Because Oprah knows that there is no quicker way to elevating a food than by wrapping it in another food and baking it in a tiny pot made specifically for that combination of foods. Imagine, not having an individual pot for bacon-wrapped turkey legs, or baked Alaska, or stuffed peppers, or caramel apples, or turduckens, or baked Brie — imagine how silly you would feel! Thank goodness we all have two of each.
What's better than a dog bandana? A dog bandana with a secret.
It’s reversible, folks! Just be aware that when you send your dog out for his autonomous nightly stroll where he's tasked with keeping himself safe via his Spot the Dog bandana… he might just come back wearing an unrecognizable pattern, like a teenager who changed into a crop top once they got to the movie theater. But don’t be alarmed. He may not be the dog you thought you were raising, but he is safe, and that is the best we can hope for our dog-teens.

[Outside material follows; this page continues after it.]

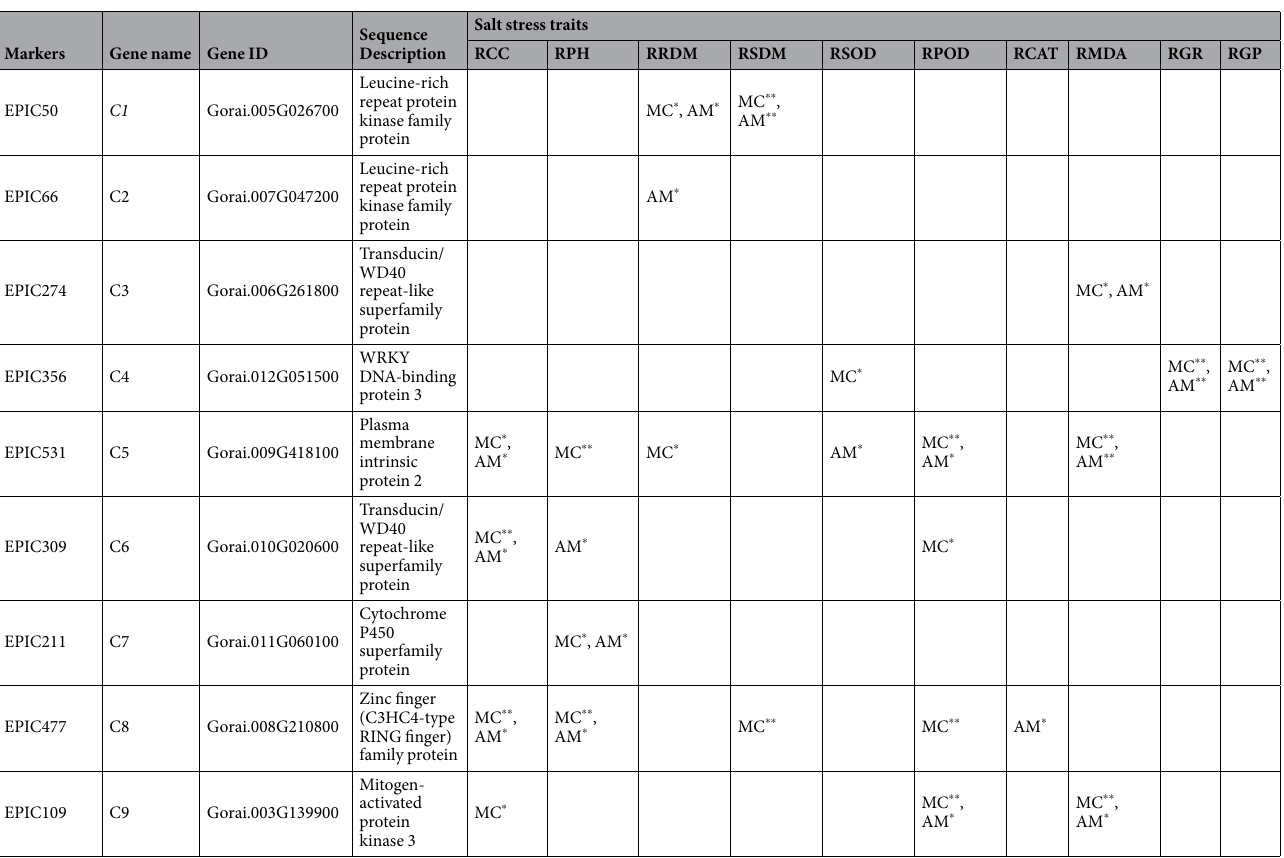
total, 41 alleles were detected, with 2.927 alleles per locus on average (ranging from two to five) and the highest number of alleles detected in EPIC211 (Fig. 2B). The average genetic diversity was 0.400 (ranging from 0.127 to 0.684) and the average polymorphism information content (PIC) was 0.345 (ranging from 0.122 to 0.623). Correlation between ILP markers and the ten salt stress tolerance traits, including relative germination rate (RGR) and germination percentage (RGP) at germinating stage, relative plant height (RPH), shoot dry matter (RSDM), root dry matter (RRDM), chlorophyll content (RCC), malondialdehyde (RMDA) content, and superox- ide dismutase (RSOD), peroxidase (RPOD) and catalase (RCAT) enzyme activity at seedling stages, reported in Du et al . 25 , was assessed using multiple comparison and association analyses. First, multiple comparisons were conducted to analyze the correlations between the ten salt stress traits and each polymorphic ILP marker using the LSR method in SPSS18.0. We found that there were 21 marker-trait cor- relations, involving 8 ILP markers and nine salt stress traits, showed significant differences between polymorphic loci and salt stress trait (P < 0.05). Of these, 13 marker-trait correlations reached statistical significance levels of P < 0.01 (Table S1). Next, we analyzed the population structure of 264 G . hirsutum accessions using STRUCTURE V2.3.3 software based on 14 ILP markers and 145 SSR markers 25 . By comparing LnP (D) and Δ K, we selected K = 7 as the num- ber of subpopulations, and corresponding Q-matrix data were used for the subsequent association mapping. The results showed that 18 marker-trait associations, involving 9 ILP markers and nine salt stress traits, were detected both from the MLM and GLM models (P < 0.05) (Table S2). Integrated with the above two analysis, a total of 25 marker-trait associations involving 9 ILP markers for ten salt stress traits were detected (Table 4). Among these, two ILPs were from the WD40 family, two ILPs were from the leucine-rich repeat family, and the others were from MAPK, P450, WRKY, zinc finger, and aquaporin fam- ilies, respectively. EPIC531, its gene encoding to plasma membrane intrinsic protein, was simultaneously asso- ciated with six salt stress traits: RCC, RPOD, RMDA, RPH, RRDM and RSDM. EPIC477, related to Zinc finger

Truly, I can barely use a liquid eyeliner without creating a crime scene on my face. But Oprah believes in me. She believes that not only can I contour Hadid cheek hollows into my exclusively pudding-based Scottish bone structure, but I can confidently bring a motor into the mix. I can drill foundation onto my face the same way a dental hygienist might drill plaque off of my teeth, and it will have the exact same effect: not a perfect fix after a decade spent drinking Diet Coke — the dental equivalent of battery acid, I've been informed — instead of water, but definitely an improvement.

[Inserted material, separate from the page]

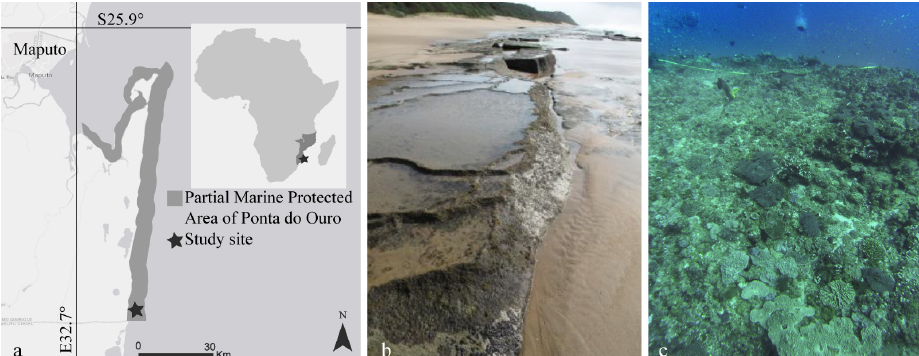
Figure 1. ( a ) Location of the study site in the Partial Marine Protected Area of Ponta do Ouro (Mozambique); ( b ) detailed image showing the fossils dune outcrops along the sandy littoral; ( c ) detailed image showing the submerged outcrops at the dive site.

Get ready world: we’re about to FaceTune our under-eyes IRL.
Yes, Oprah. May you never come off this pro-bread platform, even when you do eventually become President of the United States.

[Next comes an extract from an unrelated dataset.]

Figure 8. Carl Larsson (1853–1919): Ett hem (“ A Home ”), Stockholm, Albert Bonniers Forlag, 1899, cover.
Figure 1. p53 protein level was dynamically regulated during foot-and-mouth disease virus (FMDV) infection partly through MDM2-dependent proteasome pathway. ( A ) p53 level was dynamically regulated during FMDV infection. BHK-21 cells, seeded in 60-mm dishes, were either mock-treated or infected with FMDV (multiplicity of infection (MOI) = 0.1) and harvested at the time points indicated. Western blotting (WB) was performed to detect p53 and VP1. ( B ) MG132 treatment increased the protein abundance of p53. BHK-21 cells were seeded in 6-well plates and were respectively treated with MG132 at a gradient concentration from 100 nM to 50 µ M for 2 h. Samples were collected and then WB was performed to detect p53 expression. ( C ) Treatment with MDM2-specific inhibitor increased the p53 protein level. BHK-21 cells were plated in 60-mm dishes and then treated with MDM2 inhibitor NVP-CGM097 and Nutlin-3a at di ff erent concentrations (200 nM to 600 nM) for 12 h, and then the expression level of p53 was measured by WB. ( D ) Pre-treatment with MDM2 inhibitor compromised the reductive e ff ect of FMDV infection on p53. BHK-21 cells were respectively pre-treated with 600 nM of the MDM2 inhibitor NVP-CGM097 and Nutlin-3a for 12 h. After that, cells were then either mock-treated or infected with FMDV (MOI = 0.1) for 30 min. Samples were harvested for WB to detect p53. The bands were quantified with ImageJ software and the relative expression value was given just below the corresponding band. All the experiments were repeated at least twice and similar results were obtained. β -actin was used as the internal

May your Vice President be soft pretzels, your Secretary of Defense be a croissant, and your Secretary of State be Gayle (obviously).
Something that you may find extremely surprising about me is that I've started doing CrossFit. And listen, I don't like saying it anymore than you like hearing it, and please trust that I'm terrible at it. But this is just a necessary preface for what's coming next…
Sometimes at CrossFit, a very muscular coach will explain the workout that’s written on the board, and say of an exercise: “That one just looks exactly how it sounds.” But what it sounds like is, “double vertical split squat on box, partnered for time (65/95),” and what it ultimately looks like is…a lunge. When Oprah describes this massager as “the Swiss Army knife of neck and back massagers,” that creates a mental image that is very much not the simple vibrating fanny pack I see pictured.
Is there a corkscrew inside it? Has my dad had the same one for 40 years? Is it going to be taken at airport security even though I couldn’t hurt someone with a samurai sword, let alone a TicTac size blade that doubles as a nail file. I think what she probably means is that this is a neck massager that doubles as a vibrator, just like that makeup dildo she’s trying to make me apply CC cream with. And y’know what? I’m gonna buy both of them.
Other things this Ninja blender can do: your 2019 taxes; text the guy you've been on three dates with that you don't want to keep dating him, but you also aren’t really interested in being friends while somehow not making you seem like an asshole; start a Roth IRA; get rid of that wrinkle deep enough to swipe a debit card through that seems to have appeared on your neck overnight; run your company's social media accounts; remind you when to water your plants; raise your children; impeach Trump.
And with that, I once more point you to the list of Oprah non sequiturs at the top of the article, which you can use to derail any Thanksgiving conversation that might lead to a migraine. Because where we’re all going, we won’t need zippers…
Happy Thanksgiving frandz, see you back here for Hallmark SZN!